* _QUOTED PASSAGE_:
------------

Sleep Schedule Disruption May Increase Diabetes Risk

Shifts in sleep schedules may increase an individual's risk for diabetes.

Shifts in sleep schedules may increase an individual’s risk for diabetes.

A new study examined the role of “social jetlag” in predisposing individuals to diabetes and heart disease. Social jetlag was defined as the clash between a person’s biological circadian rhythm and their actual sleep habits, which can be affected by social obligations.

Researchers from the University of Pittsburgh observed nearly 450 healthy middle-aged adults who worked part- or full-time day shifts in order to assess how work schedules can affect day-to-day circadian dysregulation.

The participants were between the ages of 30 and 54 and worked at least 25 hours per week outside the house.

The participants wore wristbands that monitored movement and sleep for 24 hours a day for an entire week. The participants also completed a questionnaire that asked about their diet and exercise habits.

The majority of study participants (almost 85%) had a later halfway point in their sleep cycle on their free days compared with their workdays. The remaining 15% had an earlier halfway point on free days compared with workdays.

The researchers found that the participants with greater disjointedness between their sleep schedules on free versus working days tended to have poorer cholesterol profiles, higher fasting insulin levels, larger waist circumference, and higher body mass index. They were also more likely to be resistant to insulin.

These findings remained true even when the researchers adjusted for factors like varying sleep measures, physical activity, and caloric intake.

------------

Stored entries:
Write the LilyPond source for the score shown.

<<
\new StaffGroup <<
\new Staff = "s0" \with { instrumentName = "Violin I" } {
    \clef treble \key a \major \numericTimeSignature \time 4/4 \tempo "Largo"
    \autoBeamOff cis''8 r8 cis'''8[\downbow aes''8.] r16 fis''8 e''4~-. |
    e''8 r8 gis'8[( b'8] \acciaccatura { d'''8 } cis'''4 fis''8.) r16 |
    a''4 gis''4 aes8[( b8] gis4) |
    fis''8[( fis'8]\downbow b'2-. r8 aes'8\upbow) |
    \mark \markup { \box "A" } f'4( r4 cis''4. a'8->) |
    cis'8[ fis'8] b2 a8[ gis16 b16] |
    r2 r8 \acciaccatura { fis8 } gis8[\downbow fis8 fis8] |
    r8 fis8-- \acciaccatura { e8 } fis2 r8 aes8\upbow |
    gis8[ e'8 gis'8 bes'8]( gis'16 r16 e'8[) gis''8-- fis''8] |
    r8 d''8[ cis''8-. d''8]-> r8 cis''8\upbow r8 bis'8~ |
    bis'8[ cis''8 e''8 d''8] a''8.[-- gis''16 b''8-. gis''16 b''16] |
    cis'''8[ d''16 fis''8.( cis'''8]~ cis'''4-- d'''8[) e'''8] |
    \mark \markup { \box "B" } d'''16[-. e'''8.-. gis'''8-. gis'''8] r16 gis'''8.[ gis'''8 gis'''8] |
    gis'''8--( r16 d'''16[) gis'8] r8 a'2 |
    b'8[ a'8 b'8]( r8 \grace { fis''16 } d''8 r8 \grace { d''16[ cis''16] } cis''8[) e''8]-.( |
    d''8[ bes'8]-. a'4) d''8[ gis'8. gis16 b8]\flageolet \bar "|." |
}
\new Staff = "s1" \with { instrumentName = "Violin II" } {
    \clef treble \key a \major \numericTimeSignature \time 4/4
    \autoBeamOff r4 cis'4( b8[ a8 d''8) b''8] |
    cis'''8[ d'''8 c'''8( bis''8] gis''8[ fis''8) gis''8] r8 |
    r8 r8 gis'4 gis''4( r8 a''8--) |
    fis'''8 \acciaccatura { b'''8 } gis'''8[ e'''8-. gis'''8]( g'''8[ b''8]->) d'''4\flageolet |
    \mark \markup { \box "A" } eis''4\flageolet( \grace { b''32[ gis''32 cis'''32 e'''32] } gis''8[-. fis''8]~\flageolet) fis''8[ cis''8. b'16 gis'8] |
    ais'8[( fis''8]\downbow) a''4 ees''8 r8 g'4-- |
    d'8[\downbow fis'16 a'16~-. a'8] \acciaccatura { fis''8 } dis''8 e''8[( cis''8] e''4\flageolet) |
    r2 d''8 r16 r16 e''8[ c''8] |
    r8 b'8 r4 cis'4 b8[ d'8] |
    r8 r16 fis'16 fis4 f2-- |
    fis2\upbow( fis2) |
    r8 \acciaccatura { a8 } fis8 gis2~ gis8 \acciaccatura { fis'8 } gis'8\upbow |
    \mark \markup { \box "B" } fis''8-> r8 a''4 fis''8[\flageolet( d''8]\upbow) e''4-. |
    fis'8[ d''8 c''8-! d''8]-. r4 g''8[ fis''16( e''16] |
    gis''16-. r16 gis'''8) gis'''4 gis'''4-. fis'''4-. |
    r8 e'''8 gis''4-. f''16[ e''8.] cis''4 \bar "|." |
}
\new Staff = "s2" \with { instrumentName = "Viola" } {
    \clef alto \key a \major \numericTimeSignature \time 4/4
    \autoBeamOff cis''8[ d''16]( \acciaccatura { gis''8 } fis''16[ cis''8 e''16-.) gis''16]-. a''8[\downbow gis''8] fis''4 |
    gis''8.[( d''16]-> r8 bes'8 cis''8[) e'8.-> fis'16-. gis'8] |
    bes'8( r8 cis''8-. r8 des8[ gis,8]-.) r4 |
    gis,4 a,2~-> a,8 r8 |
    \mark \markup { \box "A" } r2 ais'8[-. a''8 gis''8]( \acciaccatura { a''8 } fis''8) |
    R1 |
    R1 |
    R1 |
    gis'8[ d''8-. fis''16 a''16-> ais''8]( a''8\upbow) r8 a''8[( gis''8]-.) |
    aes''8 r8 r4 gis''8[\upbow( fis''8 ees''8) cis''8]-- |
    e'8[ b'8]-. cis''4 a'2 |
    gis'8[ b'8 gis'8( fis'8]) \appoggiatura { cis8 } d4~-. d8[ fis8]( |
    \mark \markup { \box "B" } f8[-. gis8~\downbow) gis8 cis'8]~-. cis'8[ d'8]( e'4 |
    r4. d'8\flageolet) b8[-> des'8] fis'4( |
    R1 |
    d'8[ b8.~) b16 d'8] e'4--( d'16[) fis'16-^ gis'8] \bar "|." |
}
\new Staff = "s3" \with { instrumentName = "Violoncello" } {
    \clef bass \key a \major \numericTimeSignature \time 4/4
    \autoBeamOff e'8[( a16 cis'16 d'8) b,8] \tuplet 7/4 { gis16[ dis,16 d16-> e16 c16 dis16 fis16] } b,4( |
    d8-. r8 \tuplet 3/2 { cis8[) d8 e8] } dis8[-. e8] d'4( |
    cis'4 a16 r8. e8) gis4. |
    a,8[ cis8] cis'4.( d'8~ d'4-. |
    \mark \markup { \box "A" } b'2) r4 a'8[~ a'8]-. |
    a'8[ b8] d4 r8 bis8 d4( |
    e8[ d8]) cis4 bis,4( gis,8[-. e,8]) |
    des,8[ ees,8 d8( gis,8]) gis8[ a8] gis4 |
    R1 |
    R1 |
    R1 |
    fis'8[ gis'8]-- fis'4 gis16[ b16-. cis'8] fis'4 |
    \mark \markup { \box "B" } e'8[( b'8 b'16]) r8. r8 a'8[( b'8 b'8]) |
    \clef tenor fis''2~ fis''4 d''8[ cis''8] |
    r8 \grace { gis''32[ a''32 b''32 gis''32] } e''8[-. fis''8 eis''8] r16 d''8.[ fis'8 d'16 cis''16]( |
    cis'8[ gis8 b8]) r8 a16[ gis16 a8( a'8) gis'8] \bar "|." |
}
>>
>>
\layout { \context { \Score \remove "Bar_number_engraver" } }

------------

* _QUESTIONS ON THE MATERIAL_:
1. Set down the passage of the sleep schedule article from "The participants were" up to and including "compared with workdays.".
2. Please say whether each statement agrees with the sleep schedule article, giving yes or no and quoting the deciding words: (a) Participants wore wristbands for an entire month. (b) Almost 85% of participants had a later halfway point in their sleep cycle on free days than on workdays. (c) Participants were between the ages of 30 and 54.

* _SOLUTIONS_:
1.
The participants were between the ages of 30 and 54 and worked at least 25 hours per week outside the house.

The participants wore wristbands that monitored movement and sleep for 24 hours a day for an entire week. The participants also completed a questionnaire that asked about their diet and exercise habits.

The majority of study participants (almost 85%) had a later halfway point in their sleep cycle on their free days compared with their workdays. The remaining 15% had an earlier halfway point on free days compared with workdays.

2.
(a) No: "for 24 hours a day for an entire week"
(b) Yes: "The majority of study participants (almost 85%) had a later halfway point in their sleep cycle on their free days compared with their workdays."
(c) Yes: "The participants were between the ages of 30 and 54"